I watched as Bear Stearns, Countrywide, & Lehman led off the entire financial/housing bust which hit home "owners'" pocketbooks (I use quotes since I would bet most underwater residents didn't even have 30% equity in their homes). As they got laid off and/or foreclosed & stopped buying, retailers started folding: Circuit City, Mervyn's, Linens 'n' Things, etc. That eventually led to a collapse in commercial real estate -- both multifamily housing such as the portfolio of Mortgages Ltd. & office buildings such as the Viad (formerly Dial) Tower.
But the pain didn't stop there.
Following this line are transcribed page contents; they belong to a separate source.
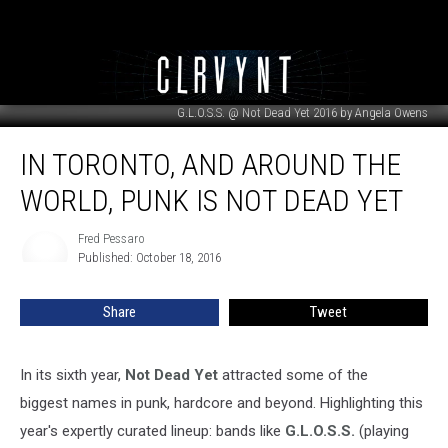
G.L.O.S.S. @ Not Dead Yet 2016 by Angela Owens
In
IN TORONTO, AND AROUND THE
Toronto,
and
WORLD, PUNK IS NOT DEAD YET
Around
the
Fred Pessaro
Fred
World,
Published: October 18, 2016
Pessaro
Punk
Is
Share
Tweet
Not
Dead
Yet
In its sixth year,
Not Dead Yet
attracted some of the
biggest names in punk, hardcore and beyond. Highlighting this
year's expertly curated lineup: bands like
G.L.O.S.S.
(playing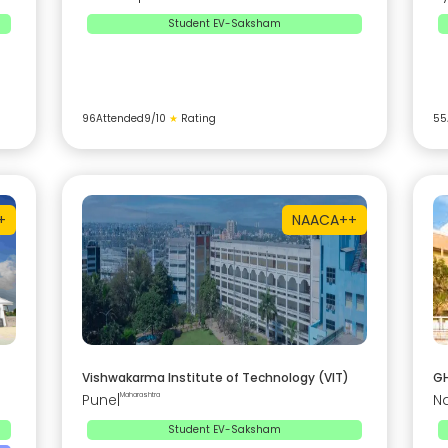
Student EV-Saksham
96
Attended
9
/10
★
Rating
55
+
NAAC
A++
Vishwakarma Institute of Technology (VIT)
GH
Pune
|
Maharashtra
N
Student EV-Saksham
At the height of the housing boom in 2005, the Chicago Spire project was initiated w/ Anglo Irish Bank as the primary lender ($US70million). This was the culmination of a tricountry (US, UK, & Ireland) portfolio of loans at Anglo Irish built up by Sean Fitzpatrick, who had taken the bank's helm in 1986. Competition led Allied Irish Banks & Bank of Ireland to develop similar risky loan portfolios. Thus the American financial bust dragged the major Irish banks under. Since the Irish gov't just as stupidly as the American gov't subscribed to the "too big to fail" philosophy, now the entire Irish economy is collapsing in order to rescue those precious Irish idiot bankers. The Wall Street Journal C Section on Nov. 23 article on Ireland's banks detailed how the National Asset Management Agency (Ireland's version of TARP) plans to buy €73B ($US100B) in bad loans from the banks. Isn't it wonderful when big corporations who made huge, stupid mistakes can con the taxpayers into cleaning up their messes?
I haven't had the chance to research this hypothesis yet, but I wouldn't be surprised if major banks in Portugal, Spain, & Greece had also heavily invested in American real estate.